Exercise brief - Retype each line below precisely and omit all images.

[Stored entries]
----

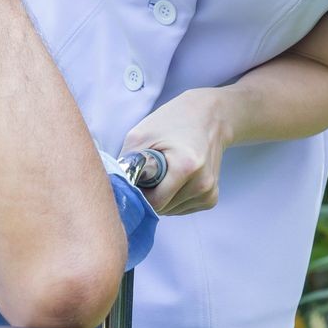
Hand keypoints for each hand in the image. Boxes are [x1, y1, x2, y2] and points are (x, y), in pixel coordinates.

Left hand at [121, 88, 229, 214]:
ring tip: (164, 171)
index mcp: (186, 167)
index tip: (135, 178)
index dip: (139, 194)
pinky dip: (173, 198)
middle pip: (162, 209)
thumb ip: (126, 164)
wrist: (208, 117)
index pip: (154, 203)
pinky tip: (175, 178)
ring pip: (171, 211)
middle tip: (149, 171)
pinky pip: (181, 208)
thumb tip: (117, 189)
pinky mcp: (211, 198)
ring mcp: (209, 193)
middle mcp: (202, 184)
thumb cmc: (171, 122)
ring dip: (161, 197)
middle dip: (149, 195)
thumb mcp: (141, 135)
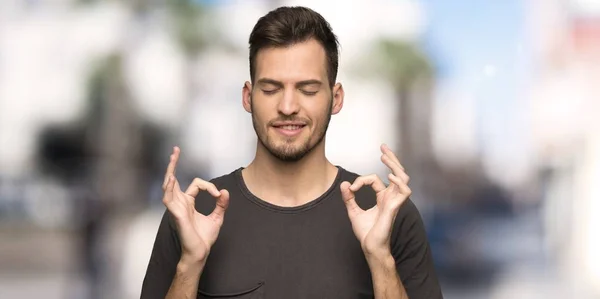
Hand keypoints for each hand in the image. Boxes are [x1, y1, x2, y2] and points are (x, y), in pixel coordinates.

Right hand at [162, 146, 229, 263]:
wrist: (200, 252)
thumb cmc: (204, 238)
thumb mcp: (217, 217)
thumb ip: (221, 204)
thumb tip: (224, 191)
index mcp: (188, 203)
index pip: (195, 184)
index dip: (209, 186)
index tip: (218, 195)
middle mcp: (180, 203)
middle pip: (173, 180)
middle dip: (173, 165)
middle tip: (175, 150)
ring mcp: (176, 208)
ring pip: (168, 187)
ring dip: (170, 172)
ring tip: (173, 158)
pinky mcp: (176, 215)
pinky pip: (169, 199)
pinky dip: (169, 189)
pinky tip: (171, 179)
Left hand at [340, 144, 410, 256]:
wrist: (370, 247)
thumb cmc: (366, 233)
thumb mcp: (353, 211)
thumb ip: (349, 197)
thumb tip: (344, 183)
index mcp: (382, 198)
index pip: (375, 180)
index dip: (362, 180)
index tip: (352, 188)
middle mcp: (391, 197)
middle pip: (397, 172)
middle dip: (391, 158)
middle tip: (383, 147)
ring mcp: (394, 202)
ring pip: (403, 178)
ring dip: (395, 165)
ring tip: (386, 156)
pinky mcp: (395, 208)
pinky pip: (405, 192)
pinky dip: (399, 182)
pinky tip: (390, 176)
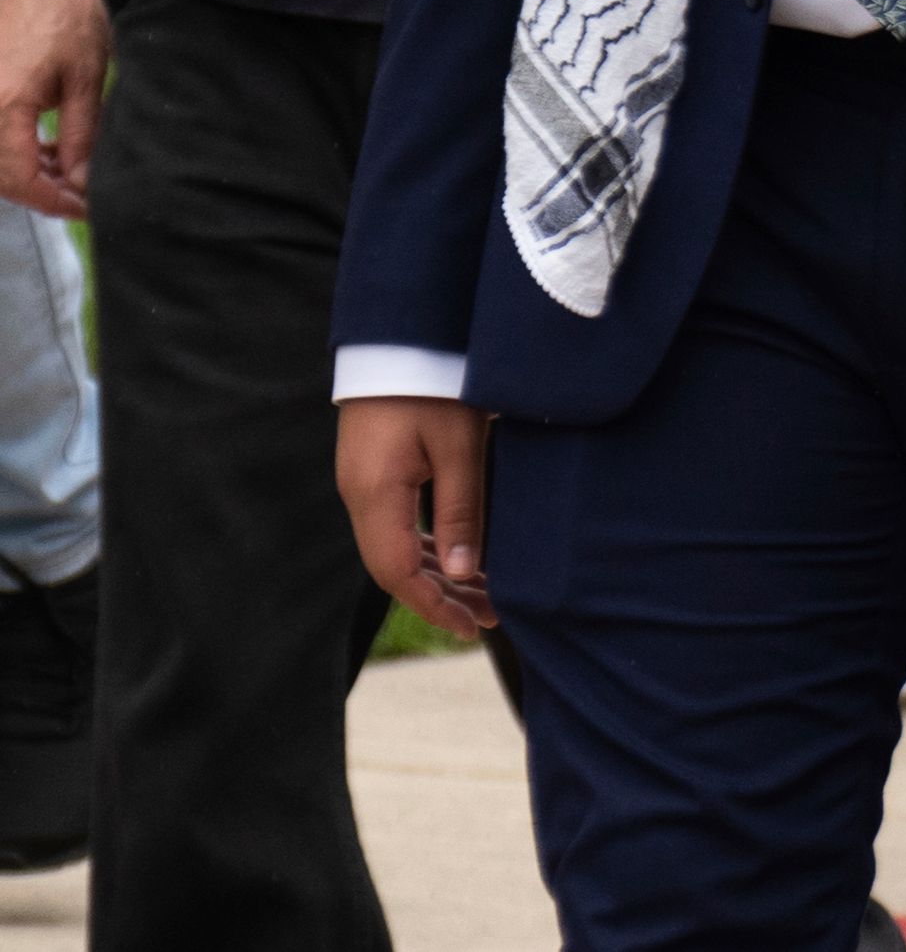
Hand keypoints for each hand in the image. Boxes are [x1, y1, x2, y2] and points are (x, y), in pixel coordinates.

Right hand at [0, 0, 112, 220]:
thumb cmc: (67, 14)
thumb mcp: (86, 79)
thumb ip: (81, 135)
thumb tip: (81, 180)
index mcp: (3, 107)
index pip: (20, 180)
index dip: (53, 202)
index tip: (85, 209)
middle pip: (2, 176)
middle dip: (41, 192)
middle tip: (81, 196)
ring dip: (30, 172)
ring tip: (70, 170)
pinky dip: (18, 149)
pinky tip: (49, 148)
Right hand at [337, 397, 497, 637]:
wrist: (402, 333)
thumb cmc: (434, 382)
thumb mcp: (460, 446)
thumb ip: (463, 510)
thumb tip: (465, 573)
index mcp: (375, 494)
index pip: (397, 572)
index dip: (434, 605)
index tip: (473, 627)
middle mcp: (360, 495)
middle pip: (395, 566)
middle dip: (441, 596)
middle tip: (490, 617)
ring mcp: (364, 482)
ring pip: (396, 547)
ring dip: (436, 573)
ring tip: (483, 596)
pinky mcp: (374, 469)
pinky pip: (396, 523)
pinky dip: (427, 547)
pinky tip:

----

Response to this exercise -
Hand keypoints for each hand in the image. Boxes are [x1, y1, x2, y2] and points are (x, y), in pixel coordinates.

Left hand at [121, 88, 229, 214]:
ring tip: (164, 171)
index mcp: (186, 167)
index tip: (135, 178)
index dip: (139, 194)
pinky dip: (173, 198)
middle pip: (162, 209)
thumb ip: (126, 164)
wrist: (208, 117)
index pip: (154, 203)
pinky tip: (175, 178)
ring pip: (171, 211)
middle tip: (149, 171)
pinky pip: (181, 208)
thumb tip: (117, 189)
pinky mcp: (211, 198)
ring mcp: (209, 193)
middle mcp: (202, 184)
thumb cmc: (171, 122)
ring dip: (161, 197)
middle dip: (149, 195)
thumb mcp: (141, 135)
Hand keypoints for each hand in the image. Boxes are [x1, y1, x2, y2] and points are (x, y), in pixel coordinates.

Right hand at [162, 146, 229, 263]:
wrist: (200, 252)
thumb cmc: (204, 238)
thumb mcp: (217, 217)
thumb ip: (221, 204)
thumb tip: (224, 191)
index mcp: (188, 203)
index pip: (195, 184)
index dip: (209, 186)
index tip: (218, 195)
middle mcp: (180, 203)
middle pip: (173, 180)
middle dip: (173, 165)
middle tip: (175, 150)
ring mcp: (176, 208)
ring pip: (168, 187)
ring dip: (170, 172)
ring tip: (173, 158)
pinky mcp: (176, 215)
pinky pip: (169, 199)
pinky dip: (169, 189)
pinky tip: (171, 179)
Left hand at [340, 144, 410, 256]:
wrist: (370, 247)
thumb cmc: (366, 233)
thumb mcp: (353, 211)
thumb ip: (349, 197)
thumb tip: (344, 183)
index mcp: (382, 198)
index pip: (375, 180)
index dip: (362, 180)
index tip: (352, 188)
middle mcp: (391, 197)
middle pip: (397, 172)
middle dip: (391, 158)
middle tip: (383, 147)
ring mcp: (394, 202)
ring pip: (403, 178)
ring dip: (395, 165)
ring tip: (386, 156)
pinky mcp: (395, 208)
pinky pip: (405, 192)
pinky dip: (399, 182)
pinky tip: (390, 176)
Hand keypoints for each hand in the image. Boxes are [x1, y1, x2, y2] and points are (x, y), in pixel coordinates.

Right hand at [0, 0, 112, 220]:
thumb cmc: (67, 14)
thumb mcp: (86, 79)
thumb ip: (81, 135)
thumb tip: (81, 180)
index mcp: (3, 107)
index pip: (20, 180)
index dip: (53, 202)
index tip: (85, 209)
middle pip: (2, 176)
middle dip: (41, 192)
middle tip: (81, 196)
ring dip: (30, 172)
ring tip: (70, 170)
pinky dip: (18, 149)
pinky tip: (49, 148)
Right hand at [337, 397, 497, 637]:
wrist: (402, 333)
thumb cmc: (434, 382)
thumb mcp: (460, 446)
thumb ip: (463, 510)
thumb tip: (465, 573)
index mcp: (375, 494)
index pip: (397, 572)
index dip: (434, 605)
index tip: (473, 627)
middle mcp: (360, 495)
middle pip: (395, 566)
middle dip: (441, 596)
middle tip: (490, 617)
ring mcp: (364, 482)
ring pip: (396, 547)
ring dip: (436, 573)
ring tip: (483, 596)
pinky mcp: (374, 469)
pinky pip: (396, 523)
pinky dip: (427, 547)
pinky tip:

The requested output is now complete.